• How to complete this task: Format the items below, from their first line through the line that contains "States, Canada, Mexico)", as a JSON list of strings with one string for each line and no blank lines. Leave out the pictures.
☆ ☆ ☆
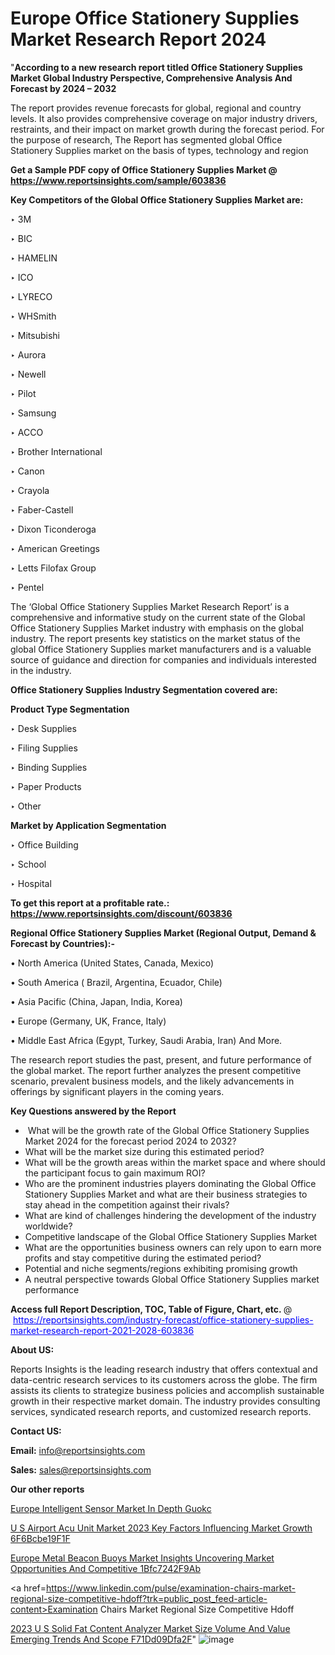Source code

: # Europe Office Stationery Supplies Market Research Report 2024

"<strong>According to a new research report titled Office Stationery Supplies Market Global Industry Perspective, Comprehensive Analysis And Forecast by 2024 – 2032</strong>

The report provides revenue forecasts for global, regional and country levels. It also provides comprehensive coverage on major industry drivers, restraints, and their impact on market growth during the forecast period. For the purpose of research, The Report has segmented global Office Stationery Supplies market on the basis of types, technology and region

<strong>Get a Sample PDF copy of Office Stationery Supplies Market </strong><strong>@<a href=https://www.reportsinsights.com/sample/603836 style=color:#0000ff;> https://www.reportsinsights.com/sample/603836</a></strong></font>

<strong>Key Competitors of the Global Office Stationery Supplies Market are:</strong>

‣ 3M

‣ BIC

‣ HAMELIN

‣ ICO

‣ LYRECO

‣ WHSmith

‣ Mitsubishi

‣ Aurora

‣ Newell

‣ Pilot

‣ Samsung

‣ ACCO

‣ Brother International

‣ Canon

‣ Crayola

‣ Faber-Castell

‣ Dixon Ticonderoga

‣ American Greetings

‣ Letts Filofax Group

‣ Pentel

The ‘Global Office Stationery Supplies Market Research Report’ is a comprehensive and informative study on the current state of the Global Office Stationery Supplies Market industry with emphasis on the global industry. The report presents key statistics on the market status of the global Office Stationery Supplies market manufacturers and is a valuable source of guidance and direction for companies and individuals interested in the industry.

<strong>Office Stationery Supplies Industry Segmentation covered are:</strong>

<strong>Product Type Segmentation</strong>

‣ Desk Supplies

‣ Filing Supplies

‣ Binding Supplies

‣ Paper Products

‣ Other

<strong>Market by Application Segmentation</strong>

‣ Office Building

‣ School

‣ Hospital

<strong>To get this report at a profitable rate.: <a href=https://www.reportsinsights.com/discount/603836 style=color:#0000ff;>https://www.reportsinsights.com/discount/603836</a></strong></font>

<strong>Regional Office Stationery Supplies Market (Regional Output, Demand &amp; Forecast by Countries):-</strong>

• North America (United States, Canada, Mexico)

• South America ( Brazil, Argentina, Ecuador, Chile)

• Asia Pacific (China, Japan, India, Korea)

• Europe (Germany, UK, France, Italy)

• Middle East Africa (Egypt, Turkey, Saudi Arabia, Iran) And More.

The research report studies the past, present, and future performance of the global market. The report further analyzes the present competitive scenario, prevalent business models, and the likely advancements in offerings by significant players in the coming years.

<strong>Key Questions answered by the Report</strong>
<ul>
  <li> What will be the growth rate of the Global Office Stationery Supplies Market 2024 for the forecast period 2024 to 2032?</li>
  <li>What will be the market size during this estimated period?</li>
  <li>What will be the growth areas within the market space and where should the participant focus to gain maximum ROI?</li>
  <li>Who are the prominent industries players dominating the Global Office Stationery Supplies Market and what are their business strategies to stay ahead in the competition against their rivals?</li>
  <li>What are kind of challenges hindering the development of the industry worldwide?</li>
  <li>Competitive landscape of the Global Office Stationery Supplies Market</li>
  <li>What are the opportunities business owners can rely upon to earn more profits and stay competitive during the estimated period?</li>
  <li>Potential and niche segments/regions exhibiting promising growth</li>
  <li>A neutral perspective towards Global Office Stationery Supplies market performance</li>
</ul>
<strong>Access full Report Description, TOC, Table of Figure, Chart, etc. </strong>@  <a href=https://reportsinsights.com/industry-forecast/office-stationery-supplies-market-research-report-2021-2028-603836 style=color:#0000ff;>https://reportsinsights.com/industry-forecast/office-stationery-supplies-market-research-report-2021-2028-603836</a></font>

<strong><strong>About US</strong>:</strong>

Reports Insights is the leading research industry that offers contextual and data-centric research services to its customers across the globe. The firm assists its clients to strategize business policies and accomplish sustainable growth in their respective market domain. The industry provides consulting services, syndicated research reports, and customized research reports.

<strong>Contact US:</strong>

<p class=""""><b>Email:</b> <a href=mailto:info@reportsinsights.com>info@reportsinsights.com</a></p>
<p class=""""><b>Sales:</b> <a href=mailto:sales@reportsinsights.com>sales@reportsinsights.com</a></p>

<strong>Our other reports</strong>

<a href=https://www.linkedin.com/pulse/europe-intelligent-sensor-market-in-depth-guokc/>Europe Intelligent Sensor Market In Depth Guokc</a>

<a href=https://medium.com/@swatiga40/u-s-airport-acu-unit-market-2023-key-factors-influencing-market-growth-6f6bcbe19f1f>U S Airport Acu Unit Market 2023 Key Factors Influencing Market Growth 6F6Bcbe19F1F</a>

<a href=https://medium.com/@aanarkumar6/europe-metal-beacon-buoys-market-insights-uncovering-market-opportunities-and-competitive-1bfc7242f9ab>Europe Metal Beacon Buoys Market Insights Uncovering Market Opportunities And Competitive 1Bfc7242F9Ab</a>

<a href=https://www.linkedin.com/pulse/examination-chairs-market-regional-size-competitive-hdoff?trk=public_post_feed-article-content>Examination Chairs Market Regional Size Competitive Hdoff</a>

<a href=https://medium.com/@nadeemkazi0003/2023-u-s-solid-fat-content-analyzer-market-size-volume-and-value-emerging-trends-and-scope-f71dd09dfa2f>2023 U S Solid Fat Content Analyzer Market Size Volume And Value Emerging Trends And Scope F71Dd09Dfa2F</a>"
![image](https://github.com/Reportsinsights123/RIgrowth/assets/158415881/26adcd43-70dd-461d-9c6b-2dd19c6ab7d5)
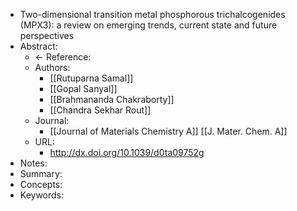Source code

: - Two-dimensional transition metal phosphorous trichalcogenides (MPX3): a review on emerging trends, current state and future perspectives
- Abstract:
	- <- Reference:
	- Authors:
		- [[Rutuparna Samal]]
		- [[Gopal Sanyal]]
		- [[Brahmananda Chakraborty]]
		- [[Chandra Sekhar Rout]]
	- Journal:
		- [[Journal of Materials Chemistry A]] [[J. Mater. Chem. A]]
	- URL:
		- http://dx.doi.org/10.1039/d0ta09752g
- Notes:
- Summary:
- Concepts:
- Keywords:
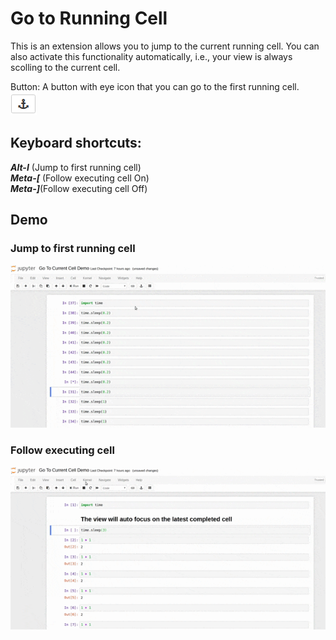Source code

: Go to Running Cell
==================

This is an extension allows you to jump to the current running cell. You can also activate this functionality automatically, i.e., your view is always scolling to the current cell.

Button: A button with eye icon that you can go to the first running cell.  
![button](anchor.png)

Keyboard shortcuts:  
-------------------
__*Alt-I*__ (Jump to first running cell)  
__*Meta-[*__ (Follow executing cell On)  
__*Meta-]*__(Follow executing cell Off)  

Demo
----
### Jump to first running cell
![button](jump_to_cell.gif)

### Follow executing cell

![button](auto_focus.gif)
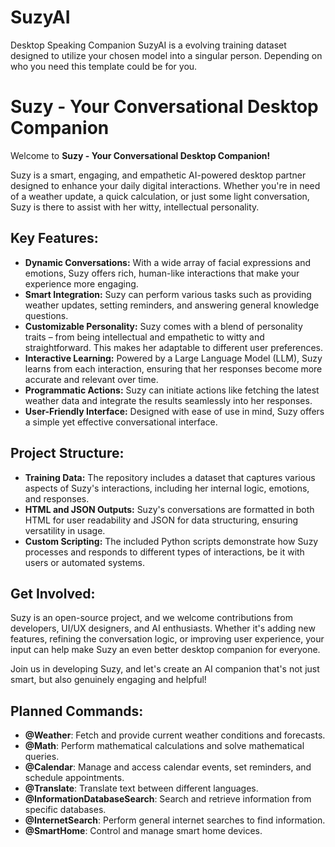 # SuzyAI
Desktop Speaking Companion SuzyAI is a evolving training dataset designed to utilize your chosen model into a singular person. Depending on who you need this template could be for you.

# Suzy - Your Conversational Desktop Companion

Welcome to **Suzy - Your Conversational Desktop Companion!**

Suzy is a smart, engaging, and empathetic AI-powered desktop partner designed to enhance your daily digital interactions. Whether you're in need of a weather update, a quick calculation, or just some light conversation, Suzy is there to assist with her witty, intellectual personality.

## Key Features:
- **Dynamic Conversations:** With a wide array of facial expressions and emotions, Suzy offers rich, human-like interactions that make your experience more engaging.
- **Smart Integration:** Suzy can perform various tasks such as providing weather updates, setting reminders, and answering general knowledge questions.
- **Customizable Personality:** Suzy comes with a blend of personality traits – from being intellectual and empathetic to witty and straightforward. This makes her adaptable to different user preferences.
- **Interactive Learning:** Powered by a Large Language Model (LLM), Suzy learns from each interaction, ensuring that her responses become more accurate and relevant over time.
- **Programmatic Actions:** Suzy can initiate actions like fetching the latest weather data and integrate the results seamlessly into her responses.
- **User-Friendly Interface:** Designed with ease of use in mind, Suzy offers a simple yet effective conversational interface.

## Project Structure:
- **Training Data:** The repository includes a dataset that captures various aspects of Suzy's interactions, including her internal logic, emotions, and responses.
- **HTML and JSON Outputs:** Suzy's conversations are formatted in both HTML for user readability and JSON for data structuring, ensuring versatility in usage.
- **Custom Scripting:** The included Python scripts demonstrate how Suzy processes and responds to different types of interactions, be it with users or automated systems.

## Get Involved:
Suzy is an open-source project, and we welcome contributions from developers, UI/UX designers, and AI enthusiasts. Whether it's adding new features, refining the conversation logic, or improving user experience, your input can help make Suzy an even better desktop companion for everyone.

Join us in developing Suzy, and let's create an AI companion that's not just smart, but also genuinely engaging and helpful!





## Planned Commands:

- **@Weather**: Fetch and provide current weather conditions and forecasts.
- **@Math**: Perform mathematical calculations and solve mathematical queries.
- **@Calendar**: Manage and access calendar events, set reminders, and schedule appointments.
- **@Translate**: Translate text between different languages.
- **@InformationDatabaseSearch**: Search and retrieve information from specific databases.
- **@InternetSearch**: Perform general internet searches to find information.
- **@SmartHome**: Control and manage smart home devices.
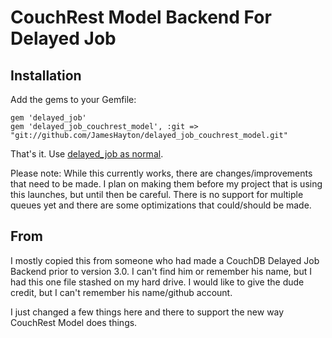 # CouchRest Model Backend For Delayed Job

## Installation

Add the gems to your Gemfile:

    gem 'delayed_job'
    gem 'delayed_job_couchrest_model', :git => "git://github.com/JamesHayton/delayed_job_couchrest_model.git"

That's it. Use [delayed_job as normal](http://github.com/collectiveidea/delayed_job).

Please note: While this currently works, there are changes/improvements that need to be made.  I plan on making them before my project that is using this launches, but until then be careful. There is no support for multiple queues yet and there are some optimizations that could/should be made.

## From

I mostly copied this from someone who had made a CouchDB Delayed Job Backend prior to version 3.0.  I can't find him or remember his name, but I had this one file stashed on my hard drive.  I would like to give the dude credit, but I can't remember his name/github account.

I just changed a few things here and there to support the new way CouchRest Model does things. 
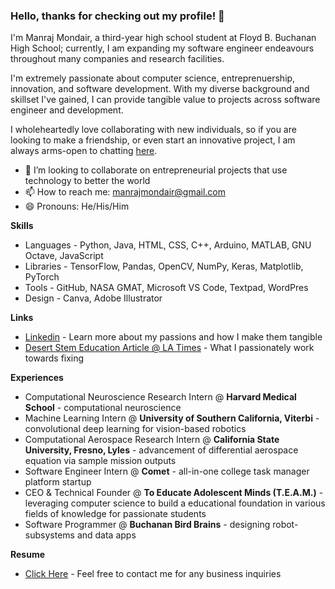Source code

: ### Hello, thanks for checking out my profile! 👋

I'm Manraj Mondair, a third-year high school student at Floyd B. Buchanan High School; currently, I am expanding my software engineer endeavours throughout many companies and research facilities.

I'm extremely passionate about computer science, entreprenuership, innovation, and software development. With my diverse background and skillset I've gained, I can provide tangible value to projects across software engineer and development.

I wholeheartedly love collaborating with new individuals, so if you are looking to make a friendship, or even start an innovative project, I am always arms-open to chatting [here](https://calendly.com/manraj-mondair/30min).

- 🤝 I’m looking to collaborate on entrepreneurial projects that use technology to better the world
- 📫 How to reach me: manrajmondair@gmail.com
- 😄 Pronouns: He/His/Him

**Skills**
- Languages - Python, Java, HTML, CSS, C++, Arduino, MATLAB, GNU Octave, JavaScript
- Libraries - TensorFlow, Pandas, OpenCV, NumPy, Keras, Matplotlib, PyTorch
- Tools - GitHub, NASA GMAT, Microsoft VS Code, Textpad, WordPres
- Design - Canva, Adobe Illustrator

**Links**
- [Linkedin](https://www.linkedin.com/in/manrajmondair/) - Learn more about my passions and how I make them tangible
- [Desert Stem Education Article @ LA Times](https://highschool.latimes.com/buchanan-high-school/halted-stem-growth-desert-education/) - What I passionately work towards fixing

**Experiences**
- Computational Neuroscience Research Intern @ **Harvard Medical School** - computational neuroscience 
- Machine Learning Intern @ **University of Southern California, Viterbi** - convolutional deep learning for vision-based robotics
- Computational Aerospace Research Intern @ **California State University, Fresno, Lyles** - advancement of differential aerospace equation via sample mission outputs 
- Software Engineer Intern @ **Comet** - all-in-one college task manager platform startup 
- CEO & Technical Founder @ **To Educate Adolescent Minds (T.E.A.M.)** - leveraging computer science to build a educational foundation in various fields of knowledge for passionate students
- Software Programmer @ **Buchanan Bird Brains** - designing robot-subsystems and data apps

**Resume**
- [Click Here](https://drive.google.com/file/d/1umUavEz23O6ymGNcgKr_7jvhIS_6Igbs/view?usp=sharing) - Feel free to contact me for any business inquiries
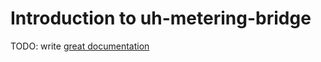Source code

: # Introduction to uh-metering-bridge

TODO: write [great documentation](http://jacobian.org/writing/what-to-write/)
☆ ☆ ☆
• Response to the exercise:
[
  "Source code",
  ": # Europe Office Stationery Supplies Market Research Report 2024",
  "\"<strong>According to a new research report titled Office Stationery Supplies Market Global Industry Perspective, Comprehensive Analysis And Forecast by 2024 – 2032</strong>",
  "The report provides revenue forecasts for global, regional and country levels. It also provides comprehensive coverage on major industry drivers, restraints, and their impact on market growth during the forecast period. For the purpose of research, The Report has segmented global Office Stationery Supplies market on the basis of types, technology and region",
  "<strong>Get a Sample PDF copy of Office Stationery Supplies Market </strong><strong>@<a href=https://www.reportsinsights.com/sample/603836 style=color:#0000ff;> https://www.reportsinsights.com/sample/603836</a></strong></font>",
  "<strong>Key Competitors of the Global Office Stationery Supplies Market are:</strong>",
  "‣ 3M",
  "‣ BIC",
  "‣ HAMELIN",
  "‣ ICO",
  "‣ LYRECO",
  "‣ WHSmith",
  "‣ Mitsubishi",
  "‣ Aurora",
  "‣ Newell",
  "‣ Pilot",
  "‣ Samsung",
  "‣ ACCO",
  "‣ Brother International",
  "‣ Canon",
  "‣ Crayola",
  "‣ Faber-Castell",
  "‣ Dixon Ticonderoga",
  "‣ American Greetings",
  "‣ Letts Filofax Group",
  "‣ Pentel",
  "The ‘Global Office Stationery Supplies Market Research Report’ is a comprehensive and informative study on the current state of the Global Office Stationery Supplies Market industry with emphasis on the global industry. The report presents key statistics on the market status of the global Office Stationery Supplies market manufacturers and is a valuable source of guidance and direction for companies and individuals interested in the industry.",
  "<strong>Office Stationery Supplies Industry Segmentation covered are:</strong>",
  "<strong>Product Type Segmentation</strong>",
  "‣ Desk Supplies",
  "‣ Filing Supplies",
  "‣ Binding Supplies",
  "‣ Paper Products",
  "‣ Other",
  "<strong>Market by Application Segmentation</strong>",
  "‣ Office Building",
  "‣ School",
  "‣ Hospital",
  "<strong>To get this report at a profitable rate.: <a href=https://www.reportsinsights.com/discount/603836 style=color:#0000ff;>https://www.reportsinsights.com/discount/603836</a></strong></font>",
  "<strong>Regional Office Stationery Supplies Market (Regional Output, Demand &amp; Forecast by Countries):-</strong>",
  "• North America (United States, Canada, Mexico)"
]